1. The complaint named as the defendant “Becky Shirley, as mother and next friend of Christopher Michael Shirley.” The complaint stated a claim against Christopher Michael Shirley, a minor. Becky Shirley answered, “as mother and next friend” of her son Christopher. Apparently, the parties involved understood that she was answering as guardian ad litem for her son. See Rule 17(c), Ala. R. Civ. P.

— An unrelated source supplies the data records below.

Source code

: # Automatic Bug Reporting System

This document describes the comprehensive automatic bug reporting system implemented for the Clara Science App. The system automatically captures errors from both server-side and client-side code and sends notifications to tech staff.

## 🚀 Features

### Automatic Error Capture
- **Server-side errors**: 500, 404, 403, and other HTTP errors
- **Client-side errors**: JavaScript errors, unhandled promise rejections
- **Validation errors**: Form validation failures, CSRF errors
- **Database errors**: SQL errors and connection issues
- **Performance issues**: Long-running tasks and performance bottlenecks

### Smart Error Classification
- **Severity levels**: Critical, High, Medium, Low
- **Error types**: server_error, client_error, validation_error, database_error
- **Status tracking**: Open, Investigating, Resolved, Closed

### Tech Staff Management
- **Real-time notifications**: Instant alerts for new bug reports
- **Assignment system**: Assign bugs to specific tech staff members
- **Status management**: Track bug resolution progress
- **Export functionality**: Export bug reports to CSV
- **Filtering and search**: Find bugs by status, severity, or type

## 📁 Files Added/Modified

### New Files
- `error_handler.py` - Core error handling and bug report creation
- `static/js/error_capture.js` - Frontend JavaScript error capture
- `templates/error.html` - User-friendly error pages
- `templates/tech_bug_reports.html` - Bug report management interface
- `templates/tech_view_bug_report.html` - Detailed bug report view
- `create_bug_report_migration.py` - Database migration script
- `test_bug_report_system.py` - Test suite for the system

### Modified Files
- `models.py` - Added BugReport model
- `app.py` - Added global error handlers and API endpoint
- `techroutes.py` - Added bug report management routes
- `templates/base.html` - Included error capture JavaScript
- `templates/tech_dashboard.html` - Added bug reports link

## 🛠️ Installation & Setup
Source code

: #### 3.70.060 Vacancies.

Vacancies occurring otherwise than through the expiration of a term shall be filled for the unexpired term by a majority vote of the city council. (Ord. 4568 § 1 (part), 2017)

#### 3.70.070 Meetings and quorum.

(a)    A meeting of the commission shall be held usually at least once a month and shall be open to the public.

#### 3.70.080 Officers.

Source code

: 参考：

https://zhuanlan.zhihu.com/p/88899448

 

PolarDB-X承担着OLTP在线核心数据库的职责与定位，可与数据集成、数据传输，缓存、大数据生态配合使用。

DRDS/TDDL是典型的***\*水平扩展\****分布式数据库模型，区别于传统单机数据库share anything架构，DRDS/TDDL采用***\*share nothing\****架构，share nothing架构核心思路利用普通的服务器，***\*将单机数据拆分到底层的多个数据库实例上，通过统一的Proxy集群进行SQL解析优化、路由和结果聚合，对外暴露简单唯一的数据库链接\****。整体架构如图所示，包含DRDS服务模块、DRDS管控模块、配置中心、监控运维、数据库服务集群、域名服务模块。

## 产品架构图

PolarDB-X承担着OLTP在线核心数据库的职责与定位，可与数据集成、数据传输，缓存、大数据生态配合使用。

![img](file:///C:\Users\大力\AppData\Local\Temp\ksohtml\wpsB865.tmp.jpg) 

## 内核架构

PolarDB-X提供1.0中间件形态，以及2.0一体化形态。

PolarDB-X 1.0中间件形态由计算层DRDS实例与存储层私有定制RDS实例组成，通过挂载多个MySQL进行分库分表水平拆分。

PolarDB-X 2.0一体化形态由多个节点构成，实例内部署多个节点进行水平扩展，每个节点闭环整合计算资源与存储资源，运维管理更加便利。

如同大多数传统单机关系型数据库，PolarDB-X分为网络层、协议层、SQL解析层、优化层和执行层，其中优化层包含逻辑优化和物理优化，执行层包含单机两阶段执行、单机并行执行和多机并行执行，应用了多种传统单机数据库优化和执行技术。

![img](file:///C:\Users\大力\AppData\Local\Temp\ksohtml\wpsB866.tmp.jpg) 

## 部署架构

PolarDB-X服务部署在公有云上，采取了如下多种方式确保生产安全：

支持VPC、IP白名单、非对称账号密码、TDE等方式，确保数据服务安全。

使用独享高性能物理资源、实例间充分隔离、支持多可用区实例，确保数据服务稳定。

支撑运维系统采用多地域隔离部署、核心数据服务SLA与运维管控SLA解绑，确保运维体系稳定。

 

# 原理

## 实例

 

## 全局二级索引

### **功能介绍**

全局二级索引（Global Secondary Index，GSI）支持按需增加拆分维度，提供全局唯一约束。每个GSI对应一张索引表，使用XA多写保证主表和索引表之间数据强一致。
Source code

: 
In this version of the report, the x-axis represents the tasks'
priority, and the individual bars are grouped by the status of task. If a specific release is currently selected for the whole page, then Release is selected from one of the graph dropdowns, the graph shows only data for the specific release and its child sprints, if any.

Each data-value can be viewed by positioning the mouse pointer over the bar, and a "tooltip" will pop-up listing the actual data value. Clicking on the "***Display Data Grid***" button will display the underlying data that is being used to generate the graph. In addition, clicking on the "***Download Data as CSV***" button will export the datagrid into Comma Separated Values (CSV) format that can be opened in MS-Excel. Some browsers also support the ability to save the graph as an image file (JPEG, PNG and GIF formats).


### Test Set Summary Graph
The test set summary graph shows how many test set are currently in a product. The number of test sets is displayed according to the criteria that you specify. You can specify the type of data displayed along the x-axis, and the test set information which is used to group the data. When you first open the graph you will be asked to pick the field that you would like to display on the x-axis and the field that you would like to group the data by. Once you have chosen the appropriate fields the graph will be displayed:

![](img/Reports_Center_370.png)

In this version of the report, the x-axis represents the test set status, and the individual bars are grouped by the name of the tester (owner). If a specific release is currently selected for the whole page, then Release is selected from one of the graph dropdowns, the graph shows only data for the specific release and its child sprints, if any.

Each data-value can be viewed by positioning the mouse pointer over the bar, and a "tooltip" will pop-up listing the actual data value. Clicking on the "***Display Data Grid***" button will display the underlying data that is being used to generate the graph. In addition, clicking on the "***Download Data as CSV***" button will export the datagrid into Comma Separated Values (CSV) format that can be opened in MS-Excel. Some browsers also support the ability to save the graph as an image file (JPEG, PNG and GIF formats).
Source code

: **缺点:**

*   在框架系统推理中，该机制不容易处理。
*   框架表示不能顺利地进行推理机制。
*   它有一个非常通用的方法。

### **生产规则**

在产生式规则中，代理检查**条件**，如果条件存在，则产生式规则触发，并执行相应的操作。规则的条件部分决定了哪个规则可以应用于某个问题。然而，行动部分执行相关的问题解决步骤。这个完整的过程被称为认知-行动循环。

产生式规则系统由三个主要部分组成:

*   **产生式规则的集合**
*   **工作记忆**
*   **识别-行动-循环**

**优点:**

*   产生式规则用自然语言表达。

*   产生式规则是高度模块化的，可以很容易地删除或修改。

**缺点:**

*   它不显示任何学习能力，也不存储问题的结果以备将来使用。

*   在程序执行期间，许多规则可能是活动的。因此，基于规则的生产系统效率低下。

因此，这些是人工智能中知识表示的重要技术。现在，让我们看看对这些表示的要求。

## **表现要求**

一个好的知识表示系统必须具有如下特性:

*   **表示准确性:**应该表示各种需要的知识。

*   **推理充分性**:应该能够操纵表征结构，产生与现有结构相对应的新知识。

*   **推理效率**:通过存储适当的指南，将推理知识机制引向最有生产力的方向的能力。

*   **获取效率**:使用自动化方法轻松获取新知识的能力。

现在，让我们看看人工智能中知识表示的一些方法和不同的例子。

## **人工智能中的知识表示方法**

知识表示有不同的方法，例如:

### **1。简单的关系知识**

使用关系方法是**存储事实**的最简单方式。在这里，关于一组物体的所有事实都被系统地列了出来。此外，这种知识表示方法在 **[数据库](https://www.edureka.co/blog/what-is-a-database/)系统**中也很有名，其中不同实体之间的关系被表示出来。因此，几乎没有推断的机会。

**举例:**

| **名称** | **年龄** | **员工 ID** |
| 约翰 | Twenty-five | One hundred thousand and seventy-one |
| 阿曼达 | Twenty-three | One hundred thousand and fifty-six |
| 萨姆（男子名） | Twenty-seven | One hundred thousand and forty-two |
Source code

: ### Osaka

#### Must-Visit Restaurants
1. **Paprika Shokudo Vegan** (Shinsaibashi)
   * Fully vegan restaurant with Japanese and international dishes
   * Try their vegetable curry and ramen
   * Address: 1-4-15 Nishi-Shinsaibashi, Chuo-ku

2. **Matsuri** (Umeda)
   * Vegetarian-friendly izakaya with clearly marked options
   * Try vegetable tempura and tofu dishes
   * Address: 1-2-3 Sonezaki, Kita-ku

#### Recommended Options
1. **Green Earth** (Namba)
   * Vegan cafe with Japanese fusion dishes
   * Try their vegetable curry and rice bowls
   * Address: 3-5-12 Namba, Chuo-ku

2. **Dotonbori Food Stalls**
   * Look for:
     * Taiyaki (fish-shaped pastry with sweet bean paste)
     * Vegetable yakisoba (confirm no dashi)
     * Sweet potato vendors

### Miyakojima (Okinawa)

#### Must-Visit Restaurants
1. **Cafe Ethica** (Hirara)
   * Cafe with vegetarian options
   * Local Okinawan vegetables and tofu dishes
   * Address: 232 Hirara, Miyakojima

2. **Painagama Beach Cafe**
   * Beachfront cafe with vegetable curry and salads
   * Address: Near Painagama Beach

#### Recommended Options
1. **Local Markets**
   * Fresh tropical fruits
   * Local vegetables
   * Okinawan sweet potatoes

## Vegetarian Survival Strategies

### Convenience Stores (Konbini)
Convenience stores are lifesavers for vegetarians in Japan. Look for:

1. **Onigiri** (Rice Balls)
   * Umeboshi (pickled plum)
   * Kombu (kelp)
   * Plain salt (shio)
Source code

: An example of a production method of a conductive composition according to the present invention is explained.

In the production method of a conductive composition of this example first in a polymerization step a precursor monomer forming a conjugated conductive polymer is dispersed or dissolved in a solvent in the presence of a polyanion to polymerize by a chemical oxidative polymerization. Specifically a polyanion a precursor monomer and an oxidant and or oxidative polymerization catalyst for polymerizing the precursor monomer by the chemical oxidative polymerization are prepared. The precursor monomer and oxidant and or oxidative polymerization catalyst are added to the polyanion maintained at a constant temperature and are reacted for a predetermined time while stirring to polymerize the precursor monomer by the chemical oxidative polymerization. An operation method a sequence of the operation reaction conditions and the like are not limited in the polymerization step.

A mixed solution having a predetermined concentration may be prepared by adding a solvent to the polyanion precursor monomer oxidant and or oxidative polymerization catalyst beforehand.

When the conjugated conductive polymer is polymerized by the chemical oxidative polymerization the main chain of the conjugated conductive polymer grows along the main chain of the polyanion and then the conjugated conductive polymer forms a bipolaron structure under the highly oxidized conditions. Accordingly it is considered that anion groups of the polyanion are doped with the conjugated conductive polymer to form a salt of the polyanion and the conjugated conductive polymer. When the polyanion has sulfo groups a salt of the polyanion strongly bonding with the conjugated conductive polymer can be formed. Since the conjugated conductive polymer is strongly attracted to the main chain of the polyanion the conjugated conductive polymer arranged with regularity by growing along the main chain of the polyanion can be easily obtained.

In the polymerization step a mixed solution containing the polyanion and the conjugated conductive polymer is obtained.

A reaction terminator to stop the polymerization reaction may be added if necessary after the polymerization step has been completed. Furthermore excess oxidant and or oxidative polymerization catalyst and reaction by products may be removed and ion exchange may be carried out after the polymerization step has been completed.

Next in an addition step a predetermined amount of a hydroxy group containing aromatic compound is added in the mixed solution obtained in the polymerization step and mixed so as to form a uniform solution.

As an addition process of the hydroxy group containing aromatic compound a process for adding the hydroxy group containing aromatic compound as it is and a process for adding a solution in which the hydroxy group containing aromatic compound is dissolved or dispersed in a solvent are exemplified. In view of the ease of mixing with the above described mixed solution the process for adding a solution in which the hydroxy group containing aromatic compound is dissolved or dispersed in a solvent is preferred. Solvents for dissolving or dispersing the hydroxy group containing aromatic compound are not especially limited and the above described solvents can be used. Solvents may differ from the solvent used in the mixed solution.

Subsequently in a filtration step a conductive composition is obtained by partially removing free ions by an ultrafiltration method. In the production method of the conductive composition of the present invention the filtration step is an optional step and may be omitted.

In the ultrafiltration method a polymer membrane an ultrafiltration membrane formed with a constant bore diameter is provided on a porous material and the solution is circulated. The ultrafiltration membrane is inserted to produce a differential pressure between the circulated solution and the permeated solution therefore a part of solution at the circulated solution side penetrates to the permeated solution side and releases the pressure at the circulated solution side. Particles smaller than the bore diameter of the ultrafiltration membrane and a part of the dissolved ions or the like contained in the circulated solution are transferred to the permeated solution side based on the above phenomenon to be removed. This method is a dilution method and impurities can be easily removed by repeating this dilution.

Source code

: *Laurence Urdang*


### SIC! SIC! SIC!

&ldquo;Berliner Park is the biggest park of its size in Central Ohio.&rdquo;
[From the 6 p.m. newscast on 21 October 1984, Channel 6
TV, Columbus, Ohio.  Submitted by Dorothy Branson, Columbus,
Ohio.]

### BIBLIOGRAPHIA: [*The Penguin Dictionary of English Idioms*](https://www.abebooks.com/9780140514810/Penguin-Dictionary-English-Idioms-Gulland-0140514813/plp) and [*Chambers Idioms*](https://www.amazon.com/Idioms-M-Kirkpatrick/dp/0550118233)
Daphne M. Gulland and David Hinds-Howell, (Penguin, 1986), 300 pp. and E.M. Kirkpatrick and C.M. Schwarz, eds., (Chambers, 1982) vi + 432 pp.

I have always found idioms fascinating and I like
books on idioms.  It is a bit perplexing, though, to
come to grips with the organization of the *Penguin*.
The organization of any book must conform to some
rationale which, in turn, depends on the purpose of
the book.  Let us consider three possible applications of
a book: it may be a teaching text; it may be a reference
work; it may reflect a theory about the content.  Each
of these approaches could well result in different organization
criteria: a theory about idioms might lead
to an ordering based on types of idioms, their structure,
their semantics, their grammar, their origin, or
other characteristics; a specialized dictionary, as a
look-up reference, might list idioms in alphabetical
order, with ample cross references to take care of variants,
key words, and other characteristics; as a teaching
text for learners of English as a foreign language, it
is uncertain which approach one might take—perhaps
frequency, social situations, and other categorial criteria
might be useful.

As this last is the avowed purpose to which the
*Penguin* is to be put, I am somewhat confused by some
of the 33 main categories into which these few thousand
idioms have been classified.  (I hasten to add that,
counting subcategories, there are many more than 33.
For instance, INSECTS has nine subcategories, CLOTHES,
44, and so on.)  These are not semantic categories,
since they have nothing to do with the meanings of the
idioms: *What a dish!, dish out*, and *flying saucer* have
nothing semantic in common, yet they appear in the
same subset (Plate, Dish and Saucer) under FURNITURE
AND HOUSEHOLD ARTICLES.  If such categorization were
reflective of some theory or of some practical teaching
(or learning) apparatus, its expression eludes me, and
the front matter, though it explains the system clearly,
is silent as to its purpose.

2. Goree sought to supplement the record on appeal, pursuant to Rule 10(f), Ala. R.App. P.; however, the motion to supplement was filed well beyond the 14-day period provided by Rule 10(f) and was denied by the court. Further, Shirley moved this court to strike the copy of the motion as being outside the record on appeal. That motion to strike the appendix to Goree's brief was granted.
MONROE, CRAWLEY, and THOMPSON, JJ., concur. ROBERTSON, P.J., concurs specially.